From the point of view of the general public, the most alarming thing about the murders was that the killer seemed to be able to strike with impunity, and that the police seemed to be completely helpless.

Robert Ressler wrote in
I Have Lived in the Monster:
‘Sexual satisfaction for Jack the Ripper, and others of his ilk, derives from seeing the victim’s blood spilt’ and pointed out that cutting out uteruses and opening the vagina with his knife leaves no doubt that the crimes were sexual (by which, presumably, he means that they were accompanied by orgasm).

In 1988, a century after the Ripper murders, a television company in the US decided to do a two-hour live special on the case, and asked John Douglas and Roy Hazelwood to participate. Their provocative conclusions are described in
Dark Dreams
by Hazelwood and Michaud.

To begin with, Douglas and Hazelwood were interested to learn of the vast amount of evidence that would be available to them, from coroner’s reports, witnesses’ statements, and police files; there were even photographs. In addition, they were presented with a list of five favourite suspects, which included Queen Victoria’s physician Sir William Gull; the heir to the throne Prince Albert Victor; Roslyn Donston, a Satanist and occultist who lived in Whitechapel; Montague Druitt, a melancholic schoolmaster who drowned himself soon after the last murder; and a psychotic Polish immigrant named Aaron Kosminski. The latter two were listed as leading suspects in a private memorandum by Sir Melville Macnaghten, who had been assistant chief constable at Scotland Yard soon after the murders. Most of these suspects were dismissed on various grounds—for example, Sir William Gull had suffered a stroke that paralyzed his right side a year before the murders and would have been in no condition to prowl the streets, while Prince Albert Victor had solid alibis.

But the most interesting part of the program was the analysis presented by the profilers:

[John] explained that Jack was like a predatory animal who would be out nightly looking for weak and susceptible victims for his grotesque sexual fantasies. Douglas told the TV audience that with such a killer, you do not expect to see a definite time pattern because he kills as opportunity presents itself. He added that such killers return to the scenes of their successful crimes.

He surmised that Jack was a white male in his mid-to-late-twenties and of average intelligence. John and I agreed that Jack the Ripper wasn’t nearly as clever as he was lucky.
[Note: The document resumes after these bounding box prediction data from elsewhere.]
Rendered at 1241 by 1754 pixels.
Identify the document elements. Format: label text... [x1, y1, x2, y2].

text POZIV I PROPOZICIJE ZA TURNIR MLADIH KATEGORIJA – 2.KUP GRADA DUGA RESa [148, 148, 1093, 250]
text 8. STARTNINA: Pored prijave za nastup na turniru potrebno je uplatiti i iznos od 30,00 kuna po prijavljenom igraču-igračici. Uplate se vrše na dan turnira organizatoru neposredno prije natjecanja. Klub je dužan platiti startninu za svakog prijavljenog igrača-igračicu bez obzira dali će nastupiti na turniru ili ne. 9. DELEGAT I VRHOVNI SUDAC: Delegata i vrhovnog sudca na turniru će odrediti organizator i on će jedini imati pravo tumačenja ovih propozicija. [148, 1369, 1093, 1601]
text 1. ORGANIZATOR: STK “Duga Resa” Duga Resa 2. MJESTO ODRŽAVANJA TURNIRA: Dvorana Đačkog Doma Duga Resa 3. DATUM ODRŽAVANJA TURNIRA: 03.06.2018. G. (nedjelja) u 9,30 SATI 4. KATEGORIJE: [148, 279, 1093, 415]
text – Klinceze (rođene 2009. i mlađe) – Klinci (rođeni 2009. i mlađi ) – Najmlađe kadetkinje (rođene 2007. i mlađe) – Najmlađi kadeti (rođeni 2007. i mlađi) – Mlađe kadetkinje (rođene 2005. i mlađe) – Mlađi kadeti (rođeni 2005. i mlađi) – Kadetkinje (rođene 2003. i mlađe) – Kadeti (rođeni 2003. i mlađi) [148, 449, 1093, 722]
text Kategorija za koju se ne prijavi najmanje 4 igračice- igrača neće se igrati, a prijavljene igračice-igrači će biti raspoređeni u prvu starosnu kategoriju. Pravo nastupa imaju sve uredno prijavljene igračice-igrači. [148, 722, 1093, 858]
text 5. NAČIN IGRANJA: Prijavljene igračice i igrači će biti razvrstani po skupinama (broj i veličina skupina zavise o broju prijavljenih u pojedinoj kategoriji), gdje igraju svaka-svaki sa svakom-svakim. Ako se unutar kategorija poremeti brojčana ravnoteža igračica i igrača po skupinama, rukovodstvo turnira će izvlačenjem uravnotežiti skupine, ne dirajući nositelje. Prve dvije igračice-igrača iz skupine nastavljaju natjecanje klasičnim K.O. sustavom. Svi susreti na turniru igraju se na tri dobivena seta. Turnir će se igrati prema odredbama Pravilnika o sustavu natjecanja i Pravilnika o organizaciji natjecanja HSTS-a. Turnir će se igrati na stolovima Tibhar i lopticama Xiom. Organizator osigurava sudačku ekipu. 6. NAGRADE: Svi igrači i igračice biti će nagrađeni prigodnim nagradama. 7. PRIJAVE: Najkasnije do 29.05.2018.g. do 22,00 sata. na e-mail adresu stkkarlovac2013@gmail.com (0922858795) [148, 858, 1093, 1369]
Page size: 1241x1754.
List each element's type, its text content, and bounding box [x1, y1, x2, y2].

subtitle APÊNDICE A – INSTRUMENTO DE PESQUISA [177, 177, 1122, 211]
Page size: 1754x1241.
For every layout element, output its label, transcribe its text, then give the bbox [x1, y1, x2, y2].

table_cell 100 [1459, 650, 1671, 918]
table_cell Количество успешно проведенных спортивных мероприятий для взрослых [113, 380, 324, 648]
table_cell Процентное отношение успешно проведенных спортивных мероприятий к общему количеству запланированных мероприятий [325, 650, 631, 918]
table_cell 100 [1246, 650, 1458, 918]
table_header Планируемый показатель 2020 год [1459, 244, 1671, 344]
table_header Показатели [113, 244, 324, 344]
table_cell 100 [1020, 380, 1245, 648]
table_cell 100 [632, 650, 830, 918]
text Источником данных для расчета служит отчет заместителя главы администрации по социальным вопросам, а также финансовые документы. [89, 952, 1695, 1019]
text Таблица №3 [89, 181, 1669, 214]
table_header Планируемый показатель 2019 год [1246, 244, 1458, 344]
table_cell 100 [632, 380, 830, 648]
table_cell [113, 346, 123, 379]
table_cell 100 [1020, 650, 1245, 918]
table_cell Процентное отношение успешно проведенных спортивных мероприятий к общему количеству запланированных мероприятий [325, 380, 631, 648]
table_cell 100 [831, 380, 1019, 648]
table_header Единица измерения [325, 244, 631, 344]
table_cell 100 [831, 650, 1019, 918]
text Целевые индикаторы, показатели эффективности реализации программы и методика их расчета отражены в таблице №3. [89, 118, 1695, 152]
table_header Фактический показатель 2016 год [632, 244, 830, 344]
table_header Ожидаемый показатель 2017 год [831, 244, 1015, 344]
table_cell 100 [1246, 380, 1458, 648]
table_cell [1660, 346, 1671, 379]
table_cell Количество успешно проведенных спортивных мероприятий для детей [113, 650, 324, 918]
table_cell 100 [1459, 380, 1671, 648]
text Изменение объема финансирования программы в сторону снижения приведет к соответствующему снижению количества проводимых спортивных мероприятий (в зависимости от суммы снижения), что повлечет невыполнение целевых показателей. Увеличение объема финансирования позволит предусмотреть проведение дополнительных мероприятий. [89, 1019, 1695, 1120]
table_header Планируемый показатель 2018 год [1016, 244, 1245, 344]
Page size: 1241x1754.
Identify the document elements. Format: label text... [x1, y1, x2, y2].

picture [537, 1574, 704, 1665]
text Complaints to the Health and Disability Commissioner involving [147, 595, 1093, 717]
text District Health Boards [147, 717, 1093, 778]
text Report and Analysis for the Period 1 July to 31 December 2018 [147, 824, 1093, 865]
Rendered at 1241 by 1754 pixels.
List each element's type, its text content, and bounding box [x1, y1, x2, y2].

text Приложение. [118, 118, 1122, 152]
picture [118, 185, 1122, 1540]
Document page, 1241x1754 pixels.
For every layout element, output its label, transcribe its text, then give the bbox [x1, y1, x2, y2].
I then said that we thought Jack was single, never married, and probably did not socialise with women at all. He would have had a great deal of difficulty interacting appropriately with anyone, but particularly women.

I said Jack lived very close to the crime scenes because we know that such offenders generally start killing within very close proximity to their homes. If Jack was employed, it would have been at menial work requiring little or no contact with others.

I went on to say that, as a child, Jack probably set fires and abused animals and that as an adult his erratic behaviour would have brought him to the attention of the police at some point.

John added that Jack seemed to have come from a broken home and was raised by a dominant female who physically abused him, possibly even sexually abused him. Jack would have internalised this abuse rather than act it out toward those closest to him.

John described Jack as socially withdrawn, a loner, having poor personal hygiene, and a dishevelled appearance. Such characteristics are hallmarks of this type of offender. He said that people who know this type of person often report he is nocturnal, preferring the hours of darkness to daytime. When he is out at night, he typically covers great distances on foot.